3 relevant papers on these issues in language modeling, GANs, and RL:

"Deep Reinforcement Learning that Matters", Henderson et al 2017 https://arxiv.org/abs/1709.06560

"In recent years, significant progress has been made in solving challenging problems across various domains using deep reinforcement learning (RL). Reproducing existing work and accurately judging the improvements offered by novel methods is vital to sustaining this progress. Unfortunately, reproducing results for state-of-the-art deep RL methods is seldom straightforward. In particular, non-determinism in standard benchmark environments, combined with variance intrinsic to the methods, can make reported results tough to interpret. Without significance metrics and tighter standardization of experimental reporting, it is difficult to determine whether improvements over the prior state-of-the-art are meaningful. In this paper, we investigate challenges posed by reproducibility, proper experimental techniques, and reporting procedures. We illustrate the variability in reported metrics and results when comparing against common baselines and suggest guidelines to make future results in deep RL more reproducible. We aim to spur discussion about how to ensure continued progress in the field by minimizing wasted effort stemming from results that are non-reproducible and easily misinterpreted."

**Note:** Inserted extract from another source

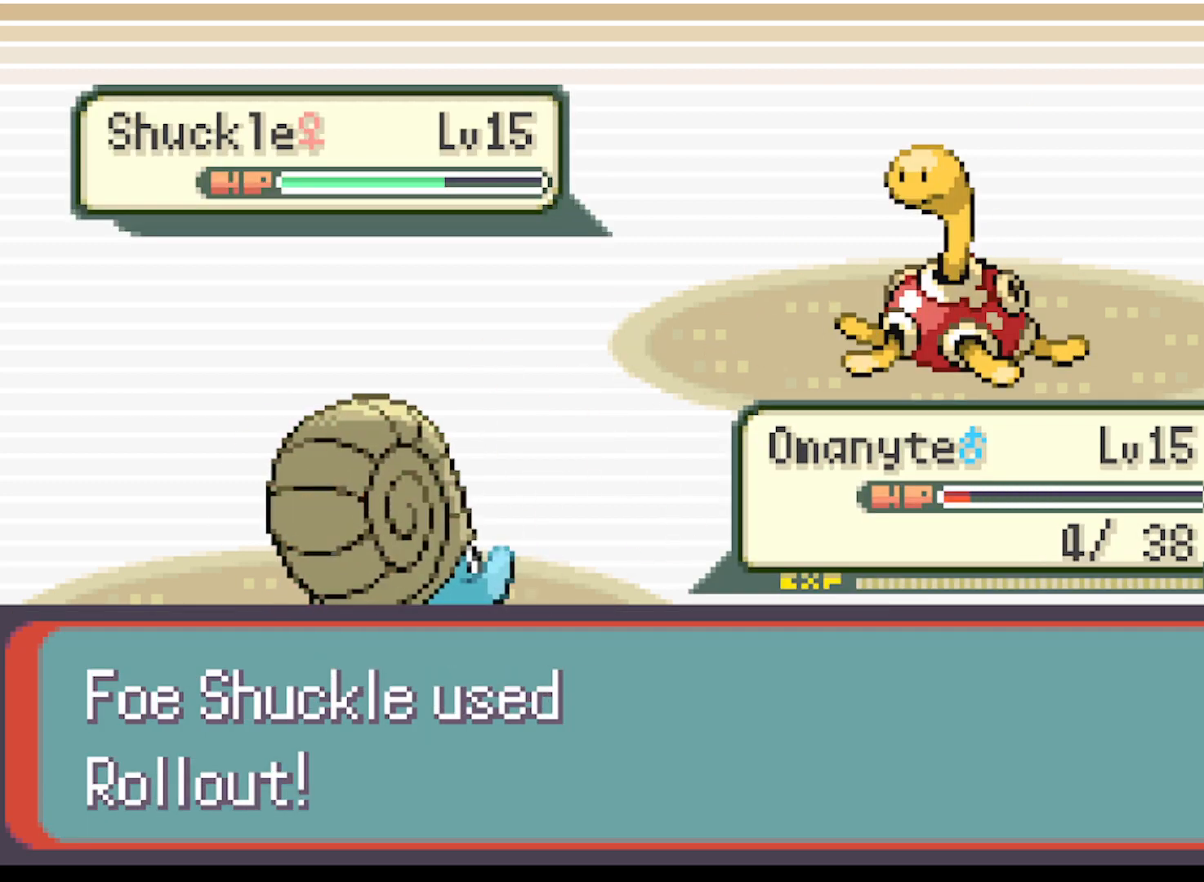
{"buttons": [], "left_stick": "center", "events": []}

"On the State of the Art of Evaluation in Neural Language Models", Melis et al 2017: https://arxiv.org/abs/1707.05589

"Ongoing innovations in recurrent neural network architectures have provided a steady influx of apparently state-of-the-art results on language modelling benchmarks. However, these have been evaluated using differing code bases and limited computational resources, which represent uncontrolled sources of experimental variation. We reevaluate several popular architectures and regularisation methods with large-scale automatic black-box hyperparameter tuning and arrive at the somewhat surprising conclusion that standard LSTM architectures, when properly regularised, outperform more recent models. We establish a new state of the art on the Penn Treebank and Wikitext-2 corpora, as well as strong baselines on the Hutter Prize dataset."

"Are GANs Created Equal? A Large-Scale Study", Lucic et al 2017 https://arxiv.org/abs/1711.10337

"Generative adversarial networks (GAN) are a powerful subclass of generative models. Despite a very rich research activity leading to numerous interesting GAN algorithms, it is still very hard to assess which algorithm(s) perform better than others. We conduct a neutral, multi-faceted large-scale empirical study on state-of-the art models and evaluation measures. We find that most models can reach similar scores with enough hyperparameter optimization and random restarts. This suggests that improvements can arise from a higher computational budget and tuning more than fundamental algorithmic changes. To overcome some limitations of the current metrics, we also propose several data sets on which precision and recall can be computed. Our experimental results suggest that future GAN research should be based on more systematic and objective evaluation procedures. Finally, we did not find evidence that any of the tested algorithms consistently outperforms the original one."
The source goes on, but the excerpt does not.